There were also a number of gardai in attendance, she said.

“I was quite shocked and I wondered was he alive or dead - he was totally still - there was no movement whatsoever - he was warm and there was a sense of not knowing what had happened, what we were dealing with,” said Dr Rouse.

Dr Rouse said she assisted Dr Mulrooney and Ms O’Carroll in carrying out full cardio pulmonary resuscitation and she began to feel a pulse even though Brian did not start breathing spontaneously.

Brian had two black eyes with surrounding bruising but she didn’t see any abrasions on the left side of his face though that wasn’t to say that it wasn’t there, said Dr Rouse, adding that there was also bruising on his chest wall.

Cross-examined by Aidan Doyle BL, a barrister representing the Rossiters, Dr Rouse said Brian’s top had been removed but he was clothed from the waist down so she didn’t see any purple bruising to his penis.

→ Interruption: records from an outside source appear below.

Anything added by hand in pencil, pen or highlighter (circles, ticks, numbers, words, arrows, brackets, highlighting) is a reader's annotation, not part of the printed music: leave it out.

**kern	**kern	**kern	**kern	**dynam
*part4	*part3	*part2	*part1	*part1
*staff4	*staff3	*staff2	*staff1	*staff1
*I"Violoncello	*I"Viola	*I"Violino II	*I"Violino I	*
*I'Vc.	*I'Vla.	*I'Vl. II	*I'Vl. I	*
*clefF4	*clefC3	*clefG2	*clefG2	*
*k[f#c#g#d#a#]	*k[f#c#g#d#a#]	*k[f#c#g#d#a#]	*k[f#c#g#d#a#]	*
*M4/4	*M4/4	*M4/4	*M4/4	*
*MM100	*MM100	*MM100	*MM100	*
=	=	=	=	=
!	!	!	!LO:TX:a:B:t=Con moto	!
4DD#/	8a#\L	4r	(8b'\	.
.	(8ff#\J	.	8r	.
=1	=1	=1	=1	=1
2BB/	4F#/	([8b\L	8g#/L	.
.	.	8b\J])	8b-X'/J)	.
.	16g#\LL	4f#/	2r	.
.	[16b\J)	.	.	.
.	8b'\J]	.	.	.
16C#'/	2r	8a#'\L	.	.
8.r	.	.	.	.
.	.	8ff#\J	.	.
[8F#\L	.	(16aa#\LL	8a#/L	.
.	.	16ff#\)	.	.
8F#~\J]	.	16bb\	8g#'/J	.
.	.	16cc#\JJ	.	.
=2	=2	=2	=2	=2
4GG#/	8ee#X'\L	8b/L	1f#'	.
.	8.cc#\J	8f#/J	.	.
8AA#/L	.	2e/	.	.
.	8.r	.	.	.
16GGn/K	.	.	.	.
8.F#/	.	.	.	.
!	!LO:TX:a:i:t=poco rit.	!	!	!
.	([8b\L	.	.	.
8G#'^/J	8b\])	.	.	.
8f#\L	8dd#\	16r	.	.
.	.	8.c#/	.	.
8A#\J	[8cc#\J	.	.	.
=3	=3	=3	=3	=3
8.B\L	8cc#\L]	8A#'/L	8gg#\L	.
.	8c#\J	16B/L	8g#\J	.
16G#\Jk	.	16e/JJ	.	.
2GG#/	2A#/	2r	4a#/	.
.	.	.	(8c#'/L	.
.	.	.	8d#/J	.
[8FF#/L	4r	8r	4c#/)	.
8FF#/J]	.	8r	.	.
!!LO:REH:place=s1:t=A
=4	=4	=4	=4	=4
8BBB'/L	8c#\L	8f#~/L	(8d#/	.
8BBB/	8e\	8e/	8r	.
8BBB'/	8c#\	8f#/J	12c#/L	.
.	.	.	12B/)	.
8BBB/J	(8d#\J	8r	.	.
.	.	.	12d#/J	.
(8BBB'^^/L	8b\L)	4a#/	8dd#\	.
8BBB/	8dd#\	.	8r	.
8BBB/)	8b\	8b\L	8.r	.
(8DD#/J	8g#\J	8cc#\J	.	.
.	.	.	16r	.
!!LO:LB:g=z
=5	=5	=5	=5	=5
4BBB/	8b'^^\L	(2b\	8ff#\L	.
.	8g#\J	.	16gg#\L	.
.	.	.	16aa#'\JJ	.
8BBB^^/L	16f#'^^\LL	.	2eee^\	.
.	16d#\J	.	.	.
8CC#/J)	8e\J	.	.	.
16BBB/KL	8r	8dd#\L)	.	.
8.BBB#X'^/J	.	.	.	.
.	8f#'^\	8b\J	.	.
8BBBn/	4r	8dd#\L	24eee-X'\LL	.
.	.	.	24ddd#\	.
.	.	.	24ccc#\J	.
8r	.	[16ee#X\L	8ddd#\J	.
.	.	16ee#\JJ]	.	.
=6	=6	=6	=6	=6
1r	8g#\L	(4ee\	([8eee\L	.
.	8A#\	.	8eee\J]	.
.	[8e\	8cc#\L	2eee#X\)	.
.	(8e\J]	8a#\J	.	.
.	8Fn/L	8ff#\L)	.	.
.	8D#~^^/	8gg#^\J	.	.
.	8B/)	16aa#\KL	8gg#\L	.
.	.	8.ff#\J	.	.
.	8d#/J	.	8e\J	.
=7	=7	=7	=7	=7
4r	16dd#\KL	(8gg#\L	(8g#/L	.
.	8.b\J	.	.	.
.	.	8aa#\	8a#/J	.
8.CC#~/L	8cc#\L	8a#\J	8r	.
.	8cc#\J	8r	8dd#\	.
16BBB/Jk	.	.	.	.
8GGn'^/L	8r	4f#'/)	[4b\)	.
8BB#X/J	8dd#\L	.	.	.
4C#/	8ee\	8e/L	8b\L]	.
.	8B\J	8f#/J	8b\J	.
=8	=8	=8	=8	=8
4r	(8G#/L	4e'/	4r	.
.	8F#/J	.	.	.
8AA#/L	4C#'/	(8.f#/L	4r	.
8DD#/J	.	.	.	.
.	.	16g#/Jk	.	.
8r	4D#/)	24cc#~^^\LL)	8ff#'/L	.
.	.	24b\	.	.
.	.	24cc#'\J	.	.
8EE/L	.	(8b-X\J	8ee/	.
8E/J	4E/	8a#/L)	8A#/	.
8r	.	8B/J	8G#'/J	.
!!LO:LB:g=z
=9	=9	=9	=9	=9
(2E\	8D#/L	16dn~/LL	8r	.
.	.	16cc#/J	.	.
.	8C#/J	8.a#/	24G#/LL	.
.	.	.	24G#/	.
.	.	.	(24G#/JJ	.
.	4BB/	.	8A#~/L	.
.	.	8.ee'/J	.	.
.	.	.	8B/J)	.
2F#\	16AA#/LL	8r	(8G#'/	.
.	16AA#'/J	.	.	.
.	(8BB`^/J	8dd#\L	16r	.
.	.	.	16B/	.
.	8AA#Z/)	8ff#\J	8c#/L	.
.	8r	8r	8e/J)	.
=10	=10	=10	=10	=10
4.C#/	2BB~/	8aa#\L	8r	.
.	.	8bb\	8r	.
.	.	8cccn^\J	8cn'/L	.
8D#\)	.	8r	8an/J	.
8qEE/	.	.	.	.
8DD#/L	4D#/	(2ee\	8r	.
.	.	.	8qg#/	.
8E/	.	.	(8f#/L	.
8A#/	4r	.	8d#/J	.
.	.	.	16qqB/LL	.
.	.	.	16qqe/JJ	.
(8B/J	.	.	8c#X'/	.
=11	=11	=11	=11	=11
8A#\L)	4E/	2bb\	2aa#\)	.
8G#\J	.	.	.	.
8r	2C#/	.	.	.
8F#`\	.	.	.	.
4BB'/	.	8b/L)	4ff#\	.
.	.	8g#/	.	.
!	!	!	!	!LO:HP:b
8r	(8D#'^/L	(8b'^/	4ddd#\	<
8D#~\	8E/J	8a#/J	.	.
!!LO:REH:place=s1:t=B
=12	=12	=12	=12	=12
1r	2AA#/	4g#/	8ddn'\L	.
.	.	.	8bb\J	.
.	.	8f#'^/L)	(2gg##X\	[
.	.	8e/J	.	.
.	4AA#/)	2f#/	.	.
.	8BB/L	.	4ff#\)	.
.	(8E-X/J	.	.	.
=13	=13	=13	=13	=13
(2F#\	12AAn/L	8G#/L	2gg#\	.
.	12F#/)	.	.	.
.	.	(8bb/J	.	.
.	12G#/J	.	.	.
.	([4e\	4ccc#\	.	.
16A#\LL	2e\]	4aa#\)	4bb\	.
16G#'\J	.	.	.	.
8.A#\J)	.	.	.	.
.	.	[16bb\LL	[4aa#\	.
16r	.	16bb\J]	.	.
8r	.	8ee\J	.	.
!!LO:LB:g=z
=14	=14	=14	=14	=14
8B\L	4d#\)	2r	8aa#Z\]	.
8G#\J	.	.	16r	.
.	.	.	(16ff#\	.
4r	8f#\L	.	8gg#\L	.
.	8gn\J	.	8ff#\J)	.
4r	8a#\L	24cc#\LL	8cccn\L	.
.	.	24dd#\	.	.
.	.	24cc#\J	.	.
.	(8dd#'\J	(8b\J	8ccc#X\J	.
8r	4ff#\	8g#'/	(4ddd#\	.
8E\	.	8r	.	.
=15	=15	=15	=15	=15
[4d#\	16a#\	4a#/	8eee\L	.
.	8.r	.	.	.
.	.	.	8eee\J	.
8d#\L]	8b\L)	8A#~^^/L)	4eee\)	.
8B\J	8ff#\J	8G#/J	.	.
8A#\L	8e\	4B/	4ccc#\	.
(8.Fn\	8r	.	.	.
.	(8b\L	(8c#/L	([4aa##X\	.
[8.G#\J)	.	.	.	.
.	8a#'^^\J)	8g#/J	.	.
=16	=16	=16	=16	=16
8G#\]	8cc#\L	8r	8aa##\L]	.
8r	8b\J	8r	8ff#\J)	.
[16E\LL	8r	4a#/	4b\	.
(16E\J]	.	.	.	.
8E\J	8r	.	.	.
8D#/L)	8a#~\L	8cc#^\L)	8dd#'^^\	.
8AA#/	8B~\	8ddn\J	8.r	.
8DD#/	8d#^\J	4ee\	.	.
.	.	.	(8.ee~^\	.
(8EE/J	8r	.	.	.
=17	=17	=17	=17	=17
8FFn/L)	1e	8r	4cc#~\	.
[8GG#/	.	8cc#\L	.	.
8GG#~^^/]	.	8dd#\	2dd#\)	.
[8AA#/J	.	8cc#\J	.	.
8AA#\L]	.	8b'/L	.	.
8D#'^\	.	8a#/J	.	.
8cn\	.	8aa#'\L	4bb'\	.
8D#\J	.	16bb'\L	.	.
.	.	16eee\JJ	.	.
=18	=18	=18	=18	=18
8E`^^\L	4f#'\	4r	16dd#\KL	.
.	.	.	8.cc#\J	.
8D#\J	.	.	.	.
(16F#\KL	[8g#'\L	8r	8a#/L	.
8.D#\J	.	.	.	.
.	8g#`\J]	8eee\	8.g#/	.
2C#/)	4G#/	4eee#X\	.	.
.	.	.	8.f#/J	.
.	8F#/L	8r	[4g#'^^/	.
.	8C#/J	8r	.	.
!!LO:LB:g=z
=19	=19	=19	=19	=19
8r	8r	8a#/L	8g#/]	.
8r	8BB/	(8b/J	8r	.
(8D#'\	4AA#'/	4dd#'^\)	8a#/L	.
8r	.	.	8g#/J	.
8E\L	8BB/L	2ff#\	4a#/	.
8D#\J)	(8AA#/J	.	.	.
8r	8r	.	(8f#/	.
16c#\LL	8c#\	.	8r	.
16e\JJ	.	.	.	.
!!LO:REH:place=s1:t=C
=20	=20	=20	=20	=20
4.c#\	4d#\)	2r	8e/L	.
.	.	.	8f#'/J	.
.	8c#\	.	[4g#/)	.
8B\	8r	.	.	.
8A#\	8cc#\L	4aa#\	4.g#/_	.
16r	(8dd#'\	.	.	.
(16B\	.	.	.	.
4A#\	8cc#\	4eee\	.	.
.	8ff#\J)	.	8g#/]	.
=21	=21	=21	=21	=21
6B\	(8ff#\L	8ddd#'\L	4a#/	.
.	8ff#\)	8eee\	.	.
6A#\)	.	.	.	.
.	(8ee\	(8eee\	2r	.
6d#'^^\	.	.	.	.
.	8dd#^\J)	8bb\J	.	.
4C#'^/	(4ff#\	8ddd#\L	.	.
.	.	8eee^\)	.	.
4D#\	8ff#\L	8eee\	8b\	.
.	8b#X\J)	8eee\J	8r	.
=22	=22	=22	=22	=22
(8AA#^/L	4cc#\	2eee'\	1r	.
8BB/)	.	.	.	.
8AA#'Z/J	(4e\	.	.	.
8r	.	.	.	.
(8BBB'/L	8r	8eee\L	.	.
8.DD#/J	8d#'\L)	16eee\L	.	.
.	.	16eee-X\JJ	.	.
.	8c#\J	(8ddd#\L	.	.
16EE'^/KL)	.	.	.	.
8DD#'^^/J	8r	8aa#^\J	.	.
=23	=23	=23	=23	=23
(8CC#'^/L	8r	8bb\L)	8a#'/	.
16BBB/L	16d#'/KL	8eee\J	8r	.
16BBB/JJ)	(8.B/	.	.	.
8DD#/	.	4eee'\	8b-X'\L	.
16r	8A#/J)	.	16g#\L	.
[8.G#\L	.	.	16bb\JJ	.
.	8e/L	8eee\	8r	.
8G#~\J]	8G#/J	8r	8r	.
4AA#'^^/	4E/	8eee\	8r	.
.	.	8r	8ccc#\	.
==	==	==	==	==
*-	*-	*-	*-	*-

She said she remembered Dr Mulrooney saying she had seen vomit when she arrived and she had cleared Brian’s airways before commencing mouth to mouth resuscitation to try and get Brian breathing again.

“I was aware that there were gardai around when we were putting up drips - they were giving assistance - we were all a bit panicked,” said Dr Rouse who had earlier said she hadn’t expected to be walking in on such a serious situation.